We have destroyed certain things, like Dreamland Pool is a stand-in for a lot of things that we have allowed to die or we have actively destroyed that create community. These could be factories. These could be not properly funding parks, a variety of things. We now have a situation in which we have suburbia that is horrible isolated, yet we call these towns prosperous. We have people terrified of the public sphere. Parents won’t let their kids outdoors. They hover over them. The outdoors is this horrible threat to them. We look at people who let their kids go outside without hovering them as somehow deviant. These parents must be awful parents for letting their kids play outside when all the while, this scourge has taken place. If you talk to addicts about, it so often takes place in private bedrooms where the kids are all alone isolated from everybody else. It’s the perfect place to hide your dope. It’s the perfect place to use your dope. It’s a private bedroom. This has been our creation over the last 35 years and we are a country that has suffered mightily from it.

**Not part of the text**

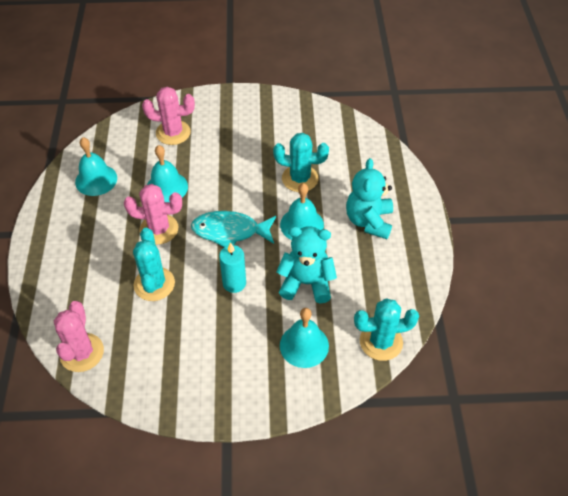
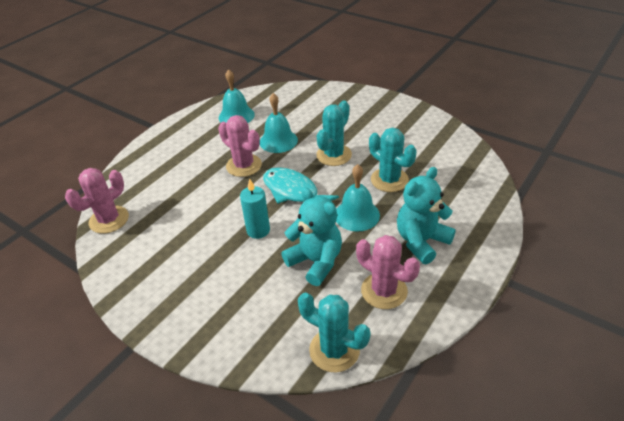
camera: 40 degrees right, 10 degrees down
(154, 284) = (201, 200): turquoise cactus -> turquoise cactus (334, 155)
(173, 133) = (320, 108): pink cactus -> pink cactus (384, 291)
(304, 345) = (264, 310): turquoise bell -> none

The embodiment, the extreme … What’s the term I want to use here, expression of all these values, is heroin. Heroin is one drug … We’ve spent years exalting the consumer, believing that consumption was the way to happiness, but pleasure seeking was the way to happiness. Heroin embodies all of that. It is a drug that turns every addict into a solitary, narcissistic, self-absorbed, hyper consumer. It is the poster drug for our generation without a doubt. That is what I believe to be the case. Does America have a soul sickness? I’m not sure I’m qualified to say, but I do believe, yes, that we have isolated ourselves so mightily from each other, from ourselves, even within families. People are isolated horribly to the point where parents don’t have a clue what their kids are up to in those private bedrooms. That lack of connection, that lack of contact, that fettering of community that I relate in the destruction of pools called Dreamland, is all across this country. Therefore, why do we wonder that heroin is everywhere? Why should we be surprised that heroin is all over the country? When I started this book, I thought it was a book about drugs and drug trafficking, that kind of a crime book, that kind of thing. I realized midway through it that, no. This is a book about who we are as a people right now and what we’ve created in the pursuit of exalting the private sphere, the private sector, what we have created along the way to that. It’s a scary thing. Heroin is really the poster drug of our time.